__Problem to solve__
Collect the lines of the entries where "cervical" shows up.

Records for the exercise Start Marker

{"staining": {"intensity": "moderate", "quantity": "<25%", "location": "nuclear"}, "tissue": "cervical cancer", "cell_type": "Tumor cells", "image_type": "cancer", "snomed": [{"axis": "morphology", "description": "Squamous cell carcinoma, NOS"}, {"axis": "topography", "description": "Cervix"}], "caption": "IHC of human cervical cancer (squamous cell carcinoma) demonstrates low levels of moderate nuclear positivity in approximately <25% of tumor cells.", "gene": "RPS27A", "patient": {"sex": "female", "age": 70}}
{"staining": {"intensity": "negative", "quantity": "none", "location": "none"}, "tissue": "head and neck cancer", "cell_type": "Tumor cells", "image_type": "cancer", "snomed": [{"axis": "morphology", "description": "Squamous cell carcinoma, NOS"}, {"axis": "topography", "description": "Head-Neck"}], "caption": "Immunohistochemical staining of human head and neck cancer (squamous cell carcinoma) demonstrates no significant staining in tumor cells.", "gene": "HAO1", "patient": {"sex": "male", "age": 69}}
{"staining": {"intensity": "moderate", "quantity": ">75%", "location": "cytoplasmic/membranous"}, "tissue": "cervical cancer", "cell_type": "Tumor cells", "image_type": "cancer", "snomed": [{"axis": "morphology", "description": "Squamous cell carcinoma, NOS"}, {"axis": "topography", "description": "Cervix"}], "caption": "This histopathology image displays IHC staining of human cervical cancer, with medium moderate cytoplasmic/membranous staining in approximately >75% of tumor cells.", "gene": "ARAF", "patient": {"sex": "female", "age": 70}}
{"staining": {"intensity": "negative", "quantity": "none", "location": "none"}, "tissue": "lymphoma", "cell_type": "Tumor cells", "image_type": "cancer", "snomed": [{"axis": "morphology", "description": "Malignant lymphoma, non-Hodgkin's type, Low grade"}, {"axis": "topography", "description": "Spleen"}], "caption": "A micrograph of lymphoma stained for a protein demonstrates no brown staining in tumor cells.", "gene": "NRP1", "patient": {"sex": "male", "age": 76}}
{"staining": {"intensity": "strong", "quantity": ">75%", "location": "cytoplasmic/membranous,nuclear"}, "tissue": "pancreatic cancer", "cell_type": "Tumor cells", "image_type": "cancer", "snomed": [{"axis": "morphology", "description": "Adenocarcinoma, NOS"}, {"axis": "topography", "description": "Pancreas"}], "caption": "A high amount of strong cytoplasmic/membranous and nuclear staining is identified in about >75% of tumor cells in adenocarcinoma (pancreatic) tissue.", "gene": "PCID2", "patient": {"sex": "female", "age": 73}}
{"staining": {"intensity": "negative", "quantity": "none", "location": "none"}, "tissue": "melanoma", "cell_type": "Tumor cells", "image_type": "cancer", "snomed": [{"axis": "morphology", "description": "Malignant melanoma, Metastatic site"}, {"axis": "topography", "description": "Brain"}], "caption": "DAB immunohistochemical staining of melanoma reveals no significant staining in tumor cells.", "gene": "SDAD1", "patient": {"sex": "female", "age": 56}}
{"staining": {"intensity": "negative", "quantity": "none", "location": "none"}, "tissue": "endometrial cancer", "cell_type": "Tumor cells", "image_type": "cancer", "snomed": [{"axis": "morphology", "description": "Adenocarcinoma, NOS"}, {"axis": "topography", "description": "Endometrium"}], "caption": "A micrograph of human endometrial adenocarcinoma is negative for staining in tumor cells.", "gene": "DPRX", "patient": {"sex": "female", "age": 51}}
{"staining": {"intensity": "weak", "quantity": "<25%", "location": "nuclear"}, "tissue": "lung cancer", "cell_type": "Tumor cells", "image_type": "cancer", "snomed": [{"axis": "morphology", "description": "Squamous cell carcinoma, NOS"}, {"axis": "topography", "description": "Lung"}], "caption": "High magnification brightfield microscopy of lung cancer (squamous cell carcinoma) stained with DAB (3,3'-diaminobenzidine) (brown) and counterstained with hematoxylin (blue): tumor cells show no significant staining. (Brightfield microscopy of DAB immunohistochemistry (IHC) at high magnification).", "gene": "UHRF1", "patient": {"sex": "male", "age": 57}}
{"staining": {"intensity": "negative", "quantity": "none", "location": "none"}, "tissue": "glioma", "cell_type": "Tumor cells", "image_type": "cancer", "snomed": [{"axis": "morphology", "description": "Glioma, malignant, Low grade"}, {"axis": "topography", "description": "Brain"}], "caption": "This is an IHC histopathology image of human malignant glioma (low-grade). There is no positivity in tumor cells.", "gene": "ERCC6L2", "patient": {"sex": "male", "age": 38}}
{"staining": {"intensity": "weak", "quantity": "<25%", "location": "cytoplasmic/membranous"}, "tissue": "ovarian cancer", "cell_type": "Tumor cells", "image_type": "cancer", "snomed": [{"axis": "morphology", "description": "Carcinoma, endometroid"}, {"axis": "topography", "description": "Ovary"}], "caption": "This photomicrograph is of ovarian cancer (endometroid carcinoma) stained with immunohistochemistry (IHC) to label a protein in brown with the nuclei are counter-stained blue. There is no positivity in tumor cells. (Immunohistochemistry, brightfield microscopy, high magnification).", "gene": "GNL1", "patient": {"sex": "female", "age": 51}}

Records for the exercise End Marker

__Solution to the exercise__
{"staining": {"intensity": "moderate", "quantity": "<25%", "location": "nuclear"}, "tissue": "cervical cancer", "cell_type": "Tumor cells", "image_type": "cancer", "snomed": [{"axis": "morphology", "description": "Squamous cell carcinoma, NOS"}, {"axis": "topography", "description": "Cervix"}], "caption": "IHC of human cervical cancer (squamous cell carcinoma) demonstrates low levels of moderate nuclear positivity in approximately <25% of tumor cells.", "gene": "RPS27A", "patient": {"sex": "female", "age": 70}}
{"staining": {"intensity": "moderate", "quantity": ">75%", "location": "cytoplasmic/membranous"}, "tissue": "cervical cancer", "cell_type": "Tumor cells", "image_type": "cancer", "snomed": [{"axis": "morphology", "description": "Squamous cell carcinoma, NOS"}, {"axis": "topography", "description": "Cervix"}], "caption": "This histopathology image displays IHC staining of human cervical cancer, with medium moderate cytoplasmic/membranous staining in approximately >75% of tumor cells.", "gene": "ARAF", "patient": {"sex": "female", "age": 70}}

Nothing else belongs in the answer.